La série : « Le Bureau des Légendes » (d’Eric Rochant)
La légende, c’est l’histoire que raconte un agent pour justifier sa présence sur le terrain. Si jamais on demande ce que tu fous là, il faut avoir une explication qui tient la route. Pour justifier une filature, ça peut être simplement une virée shopping ou aller boire un café. Pour un agent infiltré à l’étranger, c’est toute une identité, toute une vie. Le Bureau des Légendes, excellente série d’Eric Rochant, raconte le quotidien d’agents de la DGSE qui travaillent dans le service des clandestins.
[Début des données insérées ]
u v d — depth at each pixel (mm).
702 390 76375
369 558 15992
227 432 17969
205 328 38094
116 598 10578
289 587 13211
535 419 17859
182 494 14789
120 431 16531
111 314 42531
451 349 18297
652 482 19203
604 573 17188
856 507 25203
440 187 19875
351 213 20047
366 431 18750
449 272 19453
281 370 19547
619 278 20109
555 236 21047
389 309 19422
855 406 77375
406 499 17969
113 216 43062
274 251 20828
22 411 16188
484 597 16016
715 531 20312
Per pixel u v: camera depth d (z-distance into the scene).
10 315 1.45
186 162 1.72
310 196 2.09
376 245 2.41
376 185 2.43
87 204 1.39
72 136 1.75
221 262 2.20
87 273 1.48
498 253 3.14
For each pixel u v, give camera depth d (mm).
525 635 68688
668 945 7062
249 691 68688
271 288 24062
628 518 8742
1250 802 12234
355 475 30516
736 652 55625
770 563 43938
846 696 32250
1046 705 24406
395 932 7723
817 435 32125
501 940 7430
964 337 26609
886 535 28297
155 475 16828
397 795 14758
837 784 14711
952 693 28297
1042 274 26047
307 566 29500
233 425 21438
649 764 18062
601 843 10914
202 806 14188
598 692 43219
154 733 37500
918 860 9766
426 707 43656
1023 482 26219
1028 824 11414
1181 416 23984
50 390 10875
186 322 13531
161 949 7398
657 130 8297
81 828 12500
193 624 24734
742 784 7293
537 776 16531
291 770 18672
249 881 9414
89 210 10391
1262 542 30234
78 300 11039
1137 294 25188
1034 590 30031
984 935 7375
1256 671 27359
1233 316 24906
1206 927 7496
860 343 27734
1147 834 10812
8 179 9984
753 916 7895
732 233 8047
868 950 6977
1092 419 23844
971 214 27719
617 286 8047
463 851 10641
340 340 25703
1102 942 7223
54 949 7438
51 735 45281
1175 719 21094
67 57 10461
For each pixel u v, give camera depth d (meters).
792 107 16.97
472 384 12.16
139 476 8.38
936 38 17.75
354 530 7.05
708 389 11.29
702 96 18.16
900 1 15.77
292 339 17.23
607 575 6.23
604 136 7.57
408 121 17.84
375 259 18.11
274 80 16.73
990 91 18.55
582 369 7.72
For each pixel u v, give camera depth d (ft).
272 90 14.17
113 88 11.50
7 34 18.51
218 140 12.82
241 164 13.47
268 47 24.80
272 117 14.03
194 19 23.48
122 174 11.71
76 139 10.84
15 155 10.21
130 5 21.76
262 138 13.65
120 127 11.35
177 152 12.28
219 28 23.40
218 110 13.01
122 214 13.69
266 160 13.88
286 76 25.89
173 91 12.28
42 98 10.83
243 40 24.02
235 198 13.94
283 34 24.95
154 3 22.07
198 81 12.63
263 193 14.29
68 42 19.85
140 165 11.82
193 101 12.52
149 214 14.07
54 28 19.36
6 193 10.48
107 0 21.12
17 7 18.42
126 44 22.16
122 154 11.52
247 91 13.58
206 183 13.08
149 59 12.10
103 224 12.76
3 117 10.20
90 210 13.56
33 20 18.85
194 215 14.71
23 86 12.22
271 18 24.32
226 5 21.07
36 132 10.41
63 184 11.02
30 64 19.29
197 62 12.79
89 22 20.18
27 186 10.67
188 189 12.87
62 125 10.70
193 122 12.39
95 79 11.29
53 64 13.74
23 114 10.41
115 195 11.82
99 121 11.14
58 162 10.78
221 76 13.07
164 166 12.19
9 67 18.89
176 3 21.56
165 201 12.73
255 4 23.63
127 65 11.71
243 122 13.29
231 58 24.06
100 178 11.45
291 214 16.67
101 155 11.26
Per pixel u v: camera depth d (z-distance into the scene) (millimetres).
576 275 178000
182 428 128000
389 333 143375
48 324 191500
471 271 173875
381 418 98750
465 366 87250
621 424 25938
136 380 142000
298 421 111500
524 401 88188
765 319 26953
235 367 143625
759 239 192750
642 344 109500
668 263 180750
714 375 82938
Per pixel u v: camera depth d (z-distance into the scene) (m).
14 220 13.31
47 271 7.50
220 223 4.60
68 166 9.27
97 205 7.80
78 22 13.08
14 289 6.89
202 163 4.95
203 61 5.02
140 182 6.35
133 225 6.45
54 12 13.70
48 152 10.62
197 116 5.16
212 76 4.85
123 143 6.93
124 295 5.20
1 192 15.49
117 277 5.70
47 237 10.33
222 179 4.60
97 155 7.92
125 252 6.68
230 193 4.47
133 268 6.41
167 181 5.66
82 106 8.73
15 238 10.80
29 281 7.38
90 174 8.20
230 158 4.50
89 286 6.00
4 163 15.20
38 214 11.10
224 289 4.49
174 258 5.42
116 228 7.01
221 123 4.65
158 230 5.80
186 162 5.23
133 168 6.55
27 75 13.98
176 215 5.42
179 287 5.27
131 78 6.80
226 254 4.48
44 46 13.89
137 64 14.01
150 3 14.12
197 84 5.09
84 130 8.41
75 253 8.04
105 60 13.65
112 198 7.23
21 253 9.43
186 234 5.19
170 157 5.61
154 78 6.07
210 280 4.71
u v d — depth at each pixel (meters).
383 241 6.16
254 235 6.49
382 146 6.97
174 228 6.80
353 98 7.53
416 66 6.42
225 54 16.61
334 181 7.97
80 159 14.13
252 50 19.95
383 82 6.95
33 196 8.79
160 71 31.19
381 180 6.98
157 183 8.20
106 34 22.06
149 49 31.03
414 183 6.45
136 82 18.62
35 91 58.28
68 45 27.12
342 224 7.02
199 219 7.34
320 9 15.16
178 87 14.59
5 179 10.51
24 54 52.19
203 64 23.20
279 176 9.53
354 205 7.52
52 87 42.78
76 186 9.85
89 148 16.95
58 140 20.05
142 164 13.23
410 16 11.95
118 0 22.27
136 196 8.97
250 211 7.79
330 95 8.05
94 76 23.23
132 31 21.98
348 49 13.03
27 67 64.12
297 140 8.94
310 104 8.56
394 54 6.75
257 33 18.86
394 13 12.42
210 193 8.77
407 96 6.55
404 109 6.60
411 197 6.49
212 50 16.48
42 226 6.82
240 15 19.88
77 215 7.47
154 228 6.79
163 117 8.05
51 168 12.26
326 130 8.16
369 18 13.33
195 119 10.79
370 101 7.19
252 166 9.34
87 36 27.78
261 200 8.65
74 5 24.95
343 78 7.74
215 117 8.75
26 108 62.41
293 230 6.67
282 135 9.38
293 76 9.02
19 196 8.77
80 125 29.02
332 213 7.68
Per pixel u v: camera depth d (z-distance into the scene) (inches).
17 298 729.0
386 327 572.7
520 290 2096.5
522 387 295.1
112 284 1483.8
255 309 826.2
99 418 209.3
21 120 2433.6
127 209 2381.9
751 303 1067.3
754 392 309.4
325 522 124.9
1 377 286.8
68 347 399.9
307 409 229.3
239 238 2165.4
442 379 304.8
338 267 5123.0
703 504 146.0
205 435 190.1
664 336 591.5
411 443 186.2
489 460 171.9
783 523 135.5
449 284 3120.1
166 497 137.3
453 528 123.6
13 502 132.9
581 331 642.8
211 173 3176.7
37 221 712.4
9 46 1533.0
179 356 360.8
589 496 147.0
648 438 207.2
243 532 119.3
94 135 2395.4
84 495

Il y a les clandestins en partance, ceux déjà infiltrés à l’étranger, leur référant à Paris, des analystes… C’est absolument passionnant ! On retrouve Mathieu Kassovitz dans le rôle d’un brillant agent de retour à Paris après des années d’infiltration en Syrie. Il y a également Marina Loiseau, interprétée par Sara Giraudeau, jeune recrue qui se prépare à partir à… Téhéran ! Tiens, tiens, une espionne en Iran qui elle aussi entend parler d’un certain Farhad Razavi. Là aussi, bien évidemment, il se passe plein de choses dans ce très secret Bureau des Légendes qui traite d’énormes enjeux. Cette série est très bien faite et vraiment prenante. Bien sûr, n’ayant pas travaillé dans le renseignement je ne peux pas me rendre compte des approximations ou des erreurs par rapport à la réalité de ce métier, mais Eric Rochant est apparemment très bien documenté et a l’habitude de travailler sur cette thématique (il a d’ailleurs aussi réalisé le film Les Patriotes, sorti en 1994, qui traite le sujet d’un Français recruté par les services secrets israéliens). A voir absolument !!!